The team also noticed a large variance between different scans; an inflated false positive rate meant that so far, the system cannot detect levels of foetal activity alone. The researchers suggest that the highly sensitive nature of the sensors makes it more susceptible to noise.

For the detected movements, the researchers employed principal component analysis (PCA) to reduce the dimensionality of the data. Machine learning classifiers were used to generate confusion matrices. Essentially, this procedure correlated the sensors’ detected movement to the physician’s observed movement, and hence output a percentage that described how well the classifier discriminated different movements.

Generally, startles were well discriminated from whole body movements (72.1% accurate) and breathing (66.6% accurate). However, the classifier did not discriminate well between whole-body movements and breathing.

Future prospects

The researchers plan to add more sensors to improve the specificity of foetal activity detection.
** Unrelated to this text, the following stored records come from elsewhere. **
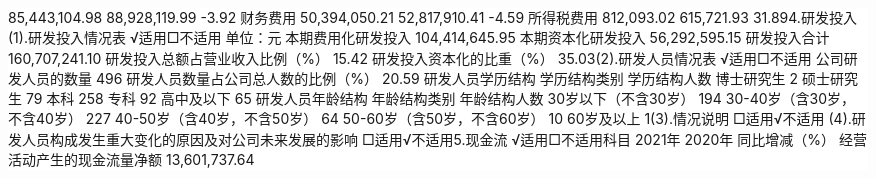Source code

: 85,443,104.98
88,928,119.99
-3.92
财务费用
50,394,050.21
52,817,910.41
-4.59
所得税费用
812,093.02
615,721.93
31.894.研发投入
(1).研发投入情况表
√适用□不适用
单位：元
本期费用化研发投入
104,414,645.95
本期资本化研发投入
56,292,595.15
研发投入合计
160,707,241.10
研发投入总额占营业收入比例（%）
15.42
研发投入资本化的比重（%）
35.03(2).研发人员情况表
√适用□不适用
公司研发人员的数量
496
研发人员数量占公司总人数的比例（%）
20.59
研发人员学历结构
学历结构类别
学历结构人数
博士研究生
2
硕士研究生
79
本科
258
专科
92
高中及以下
65
研发人员年龄结构
年龄结构类别
年龄结构人数
30岁以下（不含30岁）
194
30-40岁（含30岁，不含40岁）
227
40-50岁（含40岁，不含50岁）
64
50-60岁（含50岁，不含60岁）
10
60岁及以上
1(3).情况说明
□适用√不适用
(4).研发人员构成发生重大变化的原因及对公司未来发展的影响
□适用√不适用5.现金流
√适用□不适用科目
2021年
2020年
同比增减（%）
经营活动产生的现金流量净额
13,601,737.64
Additionally, further optimization regarding placement and number of sensors should lead to improvements in detection and discrimination of movements. Given that detection of breathing and general movements were poor, the authors suggest that any wearable sensor would be unlikely to detect these movements.

This work has shown that foetal movements can be detected using acoustic sensors, and that the signal can be isolated from maternal artefacts captured by the accelerometer. For the first time, detection of startles and their discrimination from other movements using a wearable device has been described.